Note: if you can’t read the text in the image, it says: “This is a webpage powered by 397 people + You. Not a central server.” So. Much. Win.
The blog post announcing the project doesn’t have lots of details, but a follow-up PC World article includes an interview with a couple of the people behind it.
I think the key thing comes in this response from product manager Rob Velasquez:
We support normal web browsing via HTTP/S. We only add the additional support of being able to browse the distributed web via torrents
This excites me for a couple of reasons. First, I’ve thought on-and-off for years about how to build a website that’s untakedownable. I’ve explored DNS based on the technology powering Bitcoin, experimented with the PirateBay’s now-defunct blogging platform Baywords, and explored the dark underbelly of the web with sites available only through Tor.
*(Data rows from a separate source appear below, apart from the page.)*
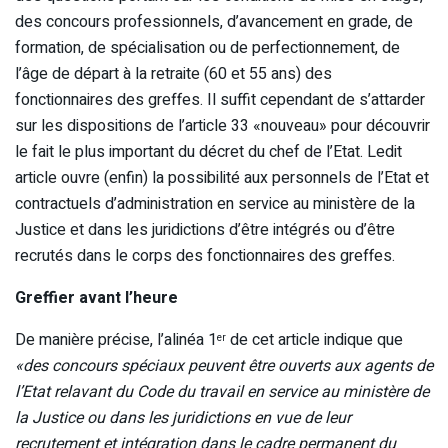
des concours professionnels, d’avancement en grade, de
formation, de spécialisation ou de perfectionnement, de
l’âge de départ à la retraite (60 et 55 ans) des
fonctionnaires des greffes. Il suffit cependant de s’attarder
sur les dispositions de l’article 33 «nouveau» pour découvrir
le fait le plus important du décret du chef de l’Etat. Ledit
article ouvre (enfin) la possibilité aux personnels de l’Etat et
contractuels d’administration en service au ministère de la
Justice et dans les juridictions d’être intégrés ou d’être
recrutés dans le corps des fonctionnaires des greffes.
Greffier avant l’heure
De manière précise, l’alinéa 1
de cet article indique que
er
«des concours spéciaux peuvent être ouverts aux agents de
l’Etat relavant du Code du travail en service au ministère de
la Justice ou dans les juridictions en vue de leur
recrutement et intégration dans le cadre permanent du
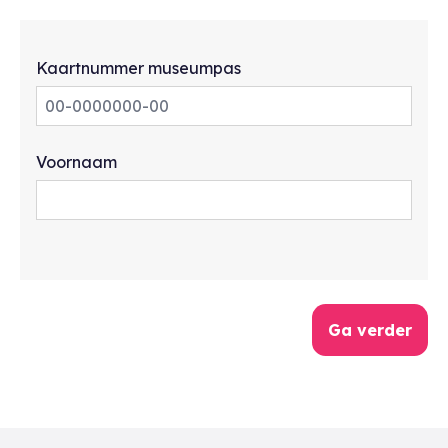
Kaartnummer museumpas
Voornaam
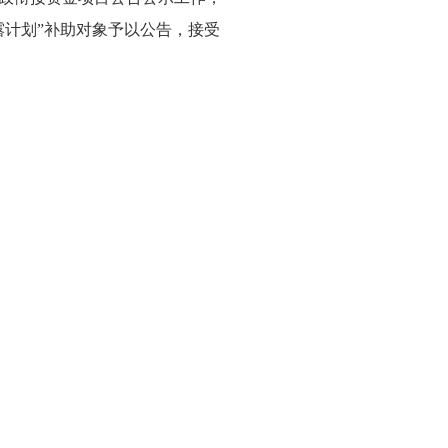
露计划”补助对象予以公告，接受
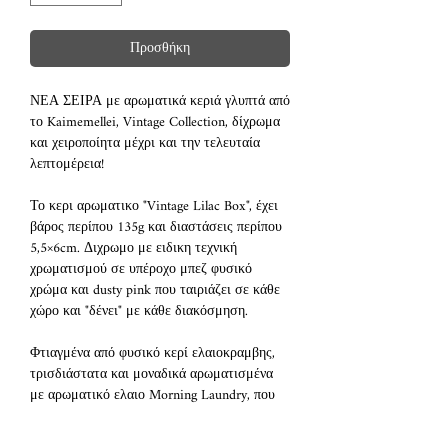
Προσθήκη
ΝΕΑ ΣΕΙΡΑ με αρωματικά κεριά γλυπτά από
το Kaimemellei, Vintage Collection, δίχρωμα
και χειροποίητα μέχρι και την τελευταία
λεπτομέρεια!
Το κερι αρωματικο "Vintage Lilac Box", έχει
βάρος περίπου 135g και διαστάσεις περίπου
5,5×6cm. Διχρωμο με ειδικη τεχνική
χρωματισμού σε υπέροχο μπεζ φυσικό
χρώμα και dusty pink που ταιριάζει σε κάθε
χώρο και "δένει" με κάθε διακόσμηση.
Φτιαγμένα από φυσικό κερί ελαιοκραμβης,
τρισδιάστατα και μοναδικά αρωματισμένα
με αρωματικό ελαιο Morning Laundry, που
θυμίζει υπέροχο μαλακτικό ρούχων και
καθαριότητα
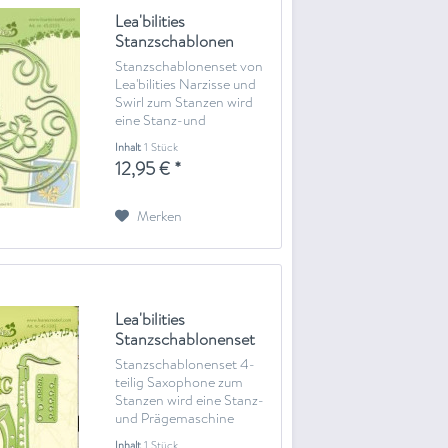
Lea'bilities
Stanzschablonen
Narzisse und Swirl...
Stanzschablonenset von
Lea'bilities Narzisse und
Swirl zum Stanzen wird
eine Stanz-und
Prägemaschine benötigte
Inhalt
1 Stück
(Big Shot oder ähnliches)
12,95 € *
Merken
Lea'bilities
Stanzschablonenset
Saxophone 45.1505
Stanzschablonenset 4-
teilig Saxophone zum
Stanzen wird eine Stanz-
und Prägemaschine
benötigte (Big Shot oder
Inhalt
1 Stück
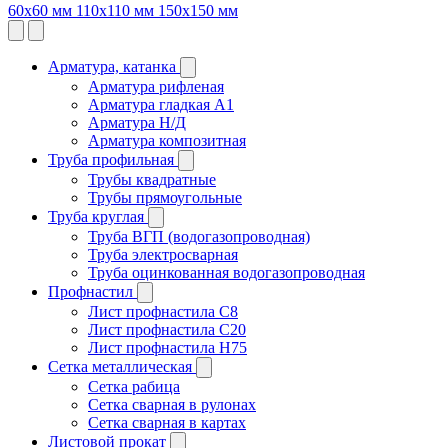
60х60 мм
110х110 мм
150х150 мм
Арматура, катанка
Арматура рифленая
Арматура гладкая A1
Арматура Н/Д
Арматура композитная
Труба профильная
Трубы квадратные
Трубы прямоугольные
Труба круглая
Труба ВГП (водогазопроводная)
Труба электросварная
Труба оцинкованная водогазопроводная
Профнастил
Лист профнастила С8
Лист профнастила С20
Лист профнастила Н75
Сетка металлическая
Сетка рабица
Сетка сварная в рулонах
Сетка сварная в картах
Листовой прокат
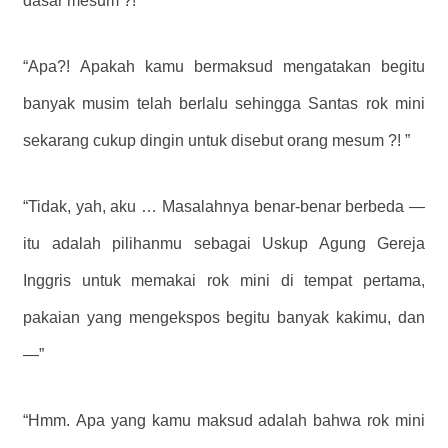
dasar mesum ?!”
“Apa?! Apakah kamu bermaksud mengatakan begitu
banyak musim telah berlalu sehingga Santas rok mini
sekarang cukup dingin untuk disebut orang mesum ?! ”
“Tidak, yah, aku … Masalahnya benar-benar berbeda —
itu adalah pilihanmu sebagai Uskup Agung Gereja
Inggris untuk memakai rok mini di tempat pertama,
pakaian yang mengekspos begitu banyak kakimu, dan
—”
“Hmm. Apa yang kamu maksud adalah bahwa rok mini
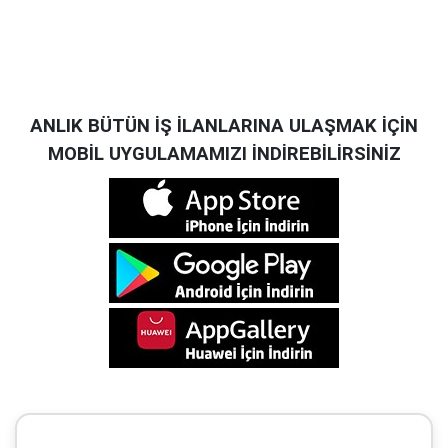
ANLIK BÜTÜN İŞ İLANLARINA ULAŞMAK İÇİN
MOBİL UYGULAMAMIZI İNDİREBİLİRSİNİZ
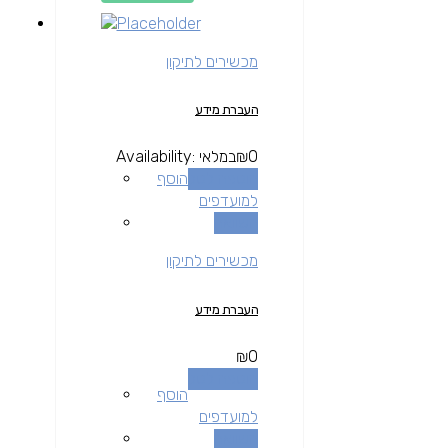
מכשירים לתיקון
העברת מידע
0
₪
במלאי
Availability:
הוספה לסל
הוסף
למועדפים
השוואה
מכשירים לתיקון
העברת מידע
₪
0
הוספה לסל
הוסף
למועדפים
השוואה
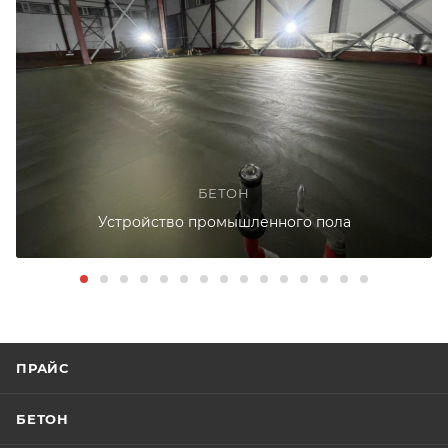
БЕТОН
Устройство промышленного пола
ПРАЙС
БЕТОН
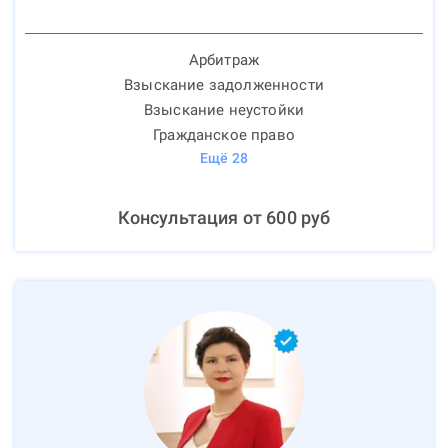
Арбитраж
Взыскание задолженности
Взыскание неустойки
Гражданское право
Ещё
28
Консультация от
600
руб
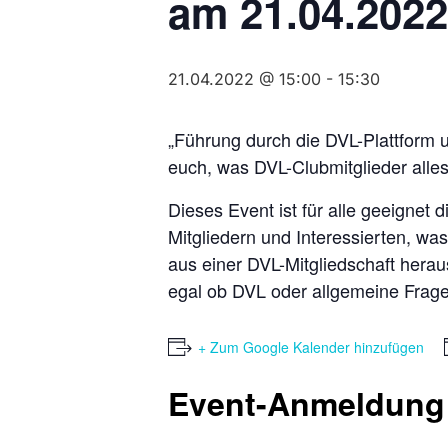
am 21.04.2022
21.04.2022 @ 15:00
-
15:30
„Führung durch die DVL-Plattform 
euch, was DVL-Clubmitglieder alle
Dieses Event ist für alle geeignet
Mitgliedern und Interessierten, wa
aus einer DVL-Mitgliedschaft herau
egal ob DVL oder allgemeine Fragen
+ Zum Google Kalender hinzufügen
Event-Anmeldung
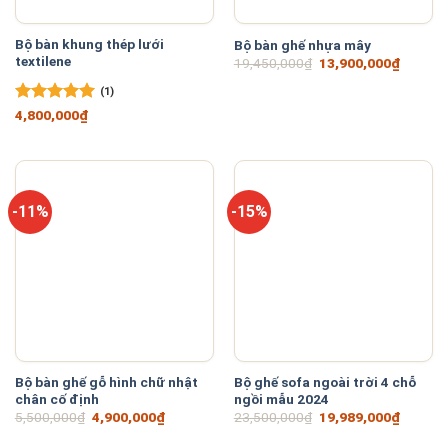
Bộ bàn khung thép lưới
Bộ bàn ghế nhựa mây
textilene
Giá
Giá
19,450,000
₫
13,900,000
₫
gốc
hiện
là:
tại
(1)
19,450,000₫.
là:
Được xếp
13,900
4,800,000
₫
hạng
5
5
sao
-11%
-15%
Bộ bàn ghế gỗ hình chữ nhật
Bộ ghế sofa ngoài trời 4 chỗ
chân cố định
ngồi mẫu 2024
Giá
Giá
Giá
Giá
5,500,000
₫
4,900,000
₫
23,500,000
₫
19,989,000
₫
gốc
hiện
gốc
hiện
là:
tại
là:
tại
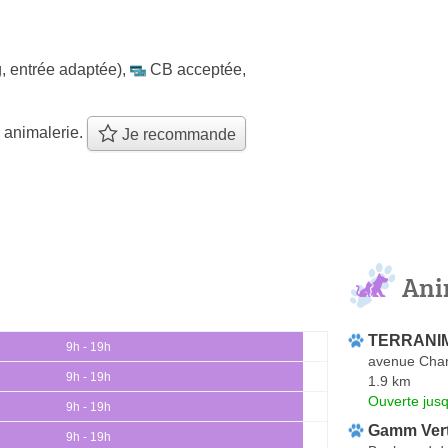
, entrée adaptée)
,
CB acceptée
,
 animalerie.
Je recommande
Ani
TERRANI
9h - 19h
avenue Char
9h - 19h
1.9 km
Ouverte jus
9h - 19h
Gamm Ver
9h - 19h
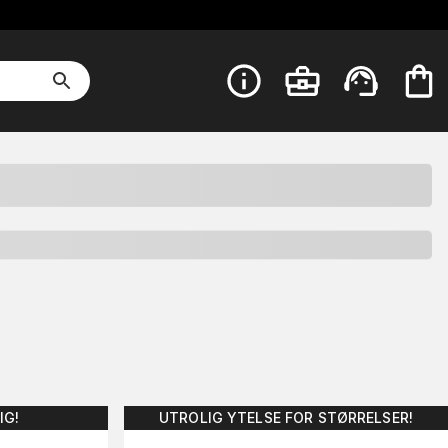
IG!
UTROLIG YTELSE FOR STØRRELSER!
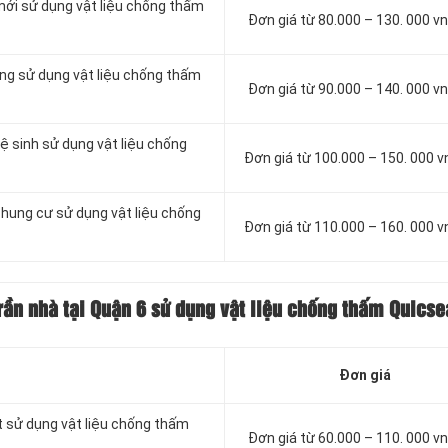
mới sử dụng vật liệu chống thấm
Đơn giá từ 80.000 – 130. 000 
ông sử dụng vật liệu chống thấm
Đơn giá từ 90.000 – 140. 000 
ệ sinh sử dụng vật liệu chống
Đơn giá từ 100.000 – 150. 000 
chung cư sử dụng vật liệu chống
Đơn giá từ 110.000 – 160. 000 
rần nhà tại Quận 6 sử dụng vật liệu chống thấm Quicse
Đơn giá
t sử dụng vật liệu chống thấm
Đơn giá từ 60.000 – 110. 000 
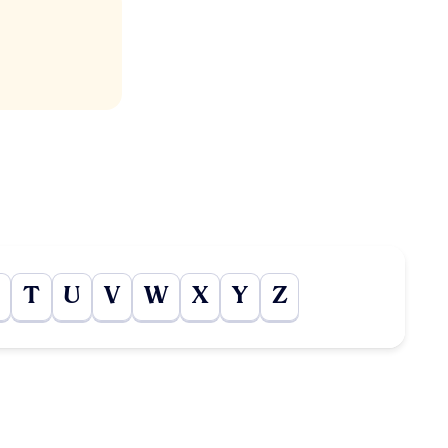
T
U
V
W
X
Y
Z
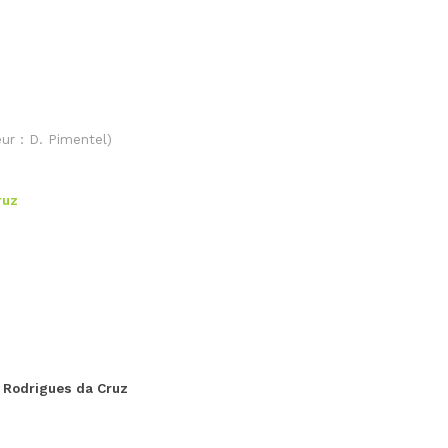
ur : D. Pimentel)
ruz
. Rodrigues da Cruz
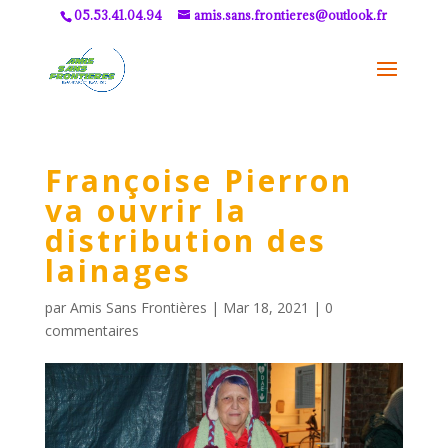
05.53.41.04.94
amis.sans.frontieres@outlook.fr
Françoise Pierron
va ouvrir la
distribution des
lainages
par
Amis Sans Frontières
|
Mar 18, 2021
|
0
commentaires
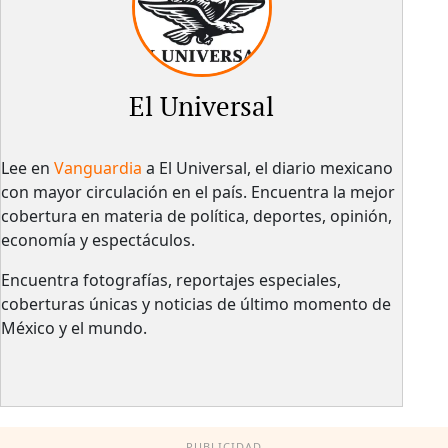
El Universal
Lee en
Vanguardia
a El Universal, el diario mexicano
con mayor circulación en el país.​ Encuentra la mejor
cobertura en materia de política, deportes, opinión,
economía y espectáculos.
Encuentra fotografías, reportajes especiales,
coberturas únicas y noticias de último momento de
México y el mundo.
PUBLICIDAD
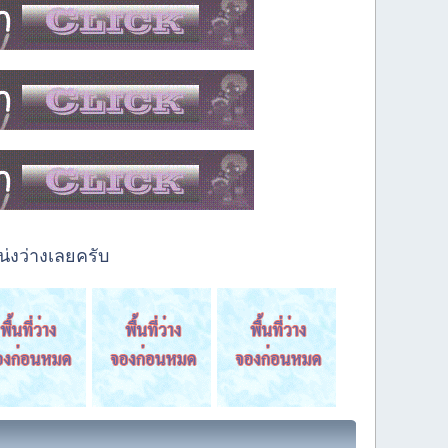
่งว่างเลยครับ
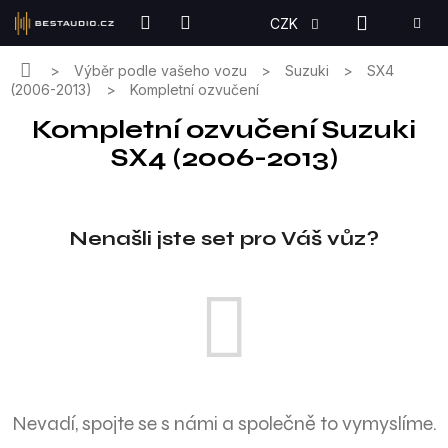
Přejít
NÁKUPN
CZK
na
KOŠÍK
obsah
Domů
Výběr podle vašeho vozu
Suzuki
SX4
(2006-2013)
Kompletní ozvučení
Kompletní ozvučení Suzuki
SX4 (2006-2013)
Nenašli jste set pro Váš vůz?
Nevadí, spojte se s námi a společně to vymyslíme.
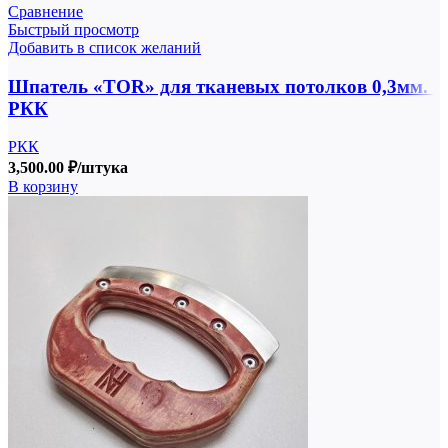
Сравнение
Быстрый просмотр
Добавить в список желаний
Шпатель «TOR» для тканевых потолков 0,3мм. |
РКК
РКК
3,500.00
₽
/штука
В корзину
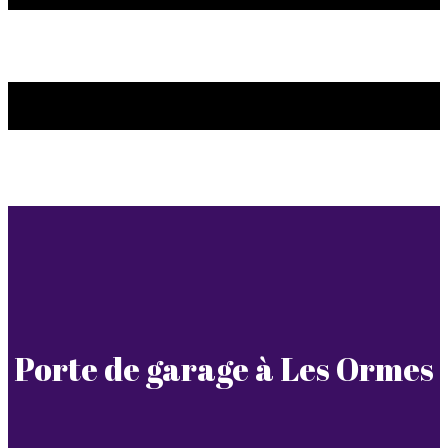
Porte de garage à Les Ormes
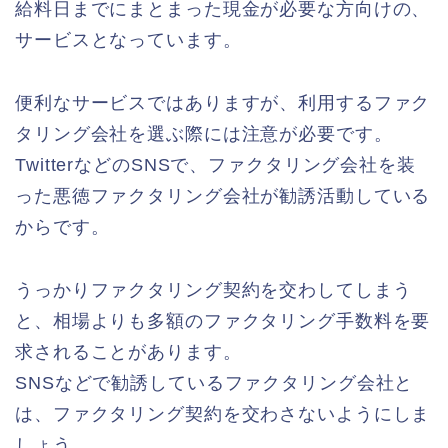
給料日までにまとまった現金が必要な方向けの、
サービスとなっています。
便利なサービスではありますが、利用するファク
タリング会社を選ぶ際には注意が必要です。
TwitterなどのSNSで、ファクタリング会社を装
った悪徳ファクタリング会社が勧誘活動している
からです。
うっかりファクタリング契約を交わしてしまう
と、相場よりも多額のファクタリング手数料を要
求されることがあります。
SNSなどで勧誘しているファクタリング会社と
は、ファクタリング契約を交わさないようにしま
しょう。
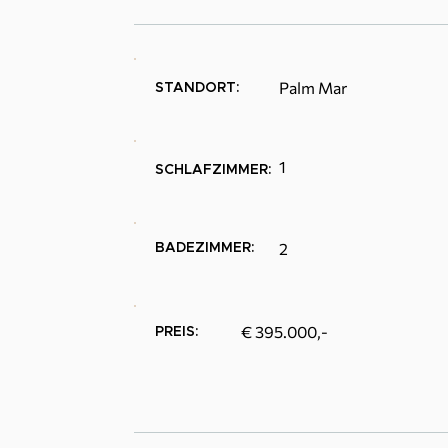
Palm Mar
STANDORT:
1
SCHLAFZIMMER:
2
BADEZIMMER:
€ 395.000,-
PREIS:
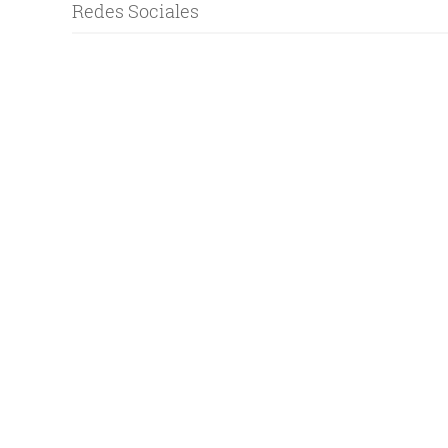
Redes Sociales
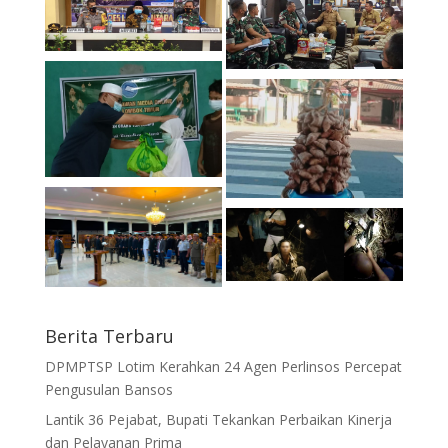
Berita Terbaru
DPMPTSP Lotim Kerahkan 24 Agen Perlinsos Percepat
Pengusulan Bansos
Lantik 36 Pejabat, Bupati Tekankan Perbaikan Kinerja
dan Pelayanan Prima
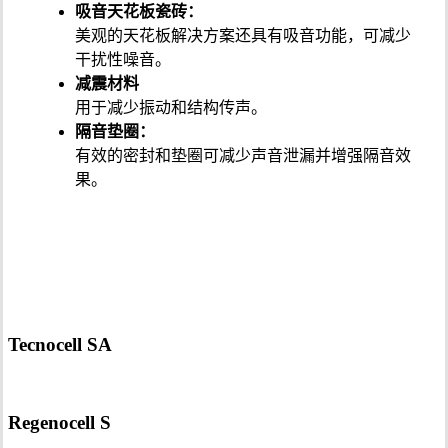
吸音天花板瓷砖：
美观的天花板解决方案还具有吸音功能，可减少
干扰性噪音。
减震材料
用于减少振动和结构传声。
隔音垫圈：
有效的密封和垫圈可减少声音泄漏并增强隔音效
果。
吸收 - 空气传播声音
Tecnocell SA
Regenocell S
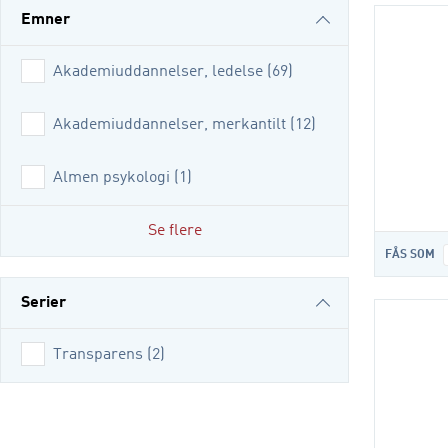
Emner
Akademiuddannelser, ledelse
(
69
)
Akademiuddannelser, merkantilt
(
12
)
Almen psykologi
(
1
)
Se flere
FÅS SOM
Serier
Transparens
(
2
)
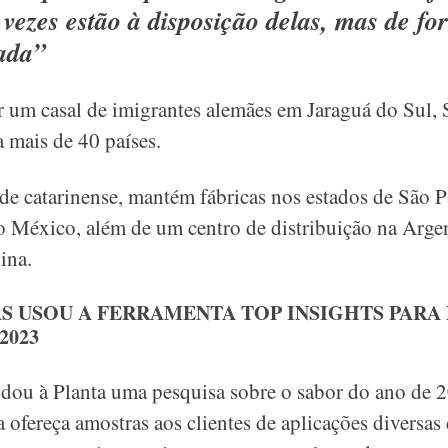
 vezes estão à disposição delas, mas de f
ada”
 um casal de imigrantes alemães em Jaraguá do Sul, S
 mais de 40 países.
de catarinense,
mantém fábricas nos estados de São P
 México, além de um centro de distribuição na Argent
ina.
S USOU A FERRAMENTA TOP INSIGHTS PARA
2023
u à Planta uma pesquisa sobre o sabor do ano de 20
a ofereça amostras aos clientes de aplicações diversa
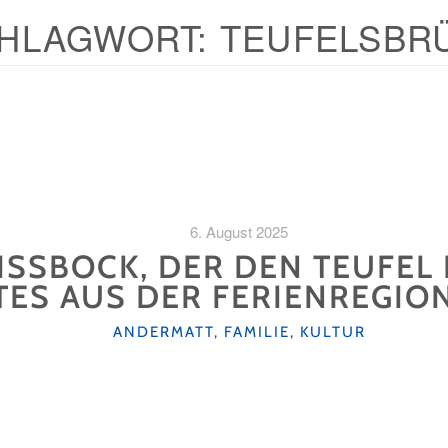
HLAGWORT:
TEUFELSBR
6. August 2025
ISSBOCK, DER DEN TEUFEL
ES AUS DER FERIENREGIO
KATEGORIEN
ANDERMATT
,
FAMILIE
,
KULTUR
Second, Vinay Gupta and I almost managed to get a project off the ground called Firecloud. This would have used a combination of interesting technologies such as WebRTC, HTML5 local storage and DHT to provide distributed website hosting through a Firefox add-on.
I really, really hope that BitTorrent turn this into a reality. I’d love to be able to host my website as a torrent. :-D
Update: People pay more attention to products than technologies, but I’d love to see Webtorrent get more love/attention/exposure.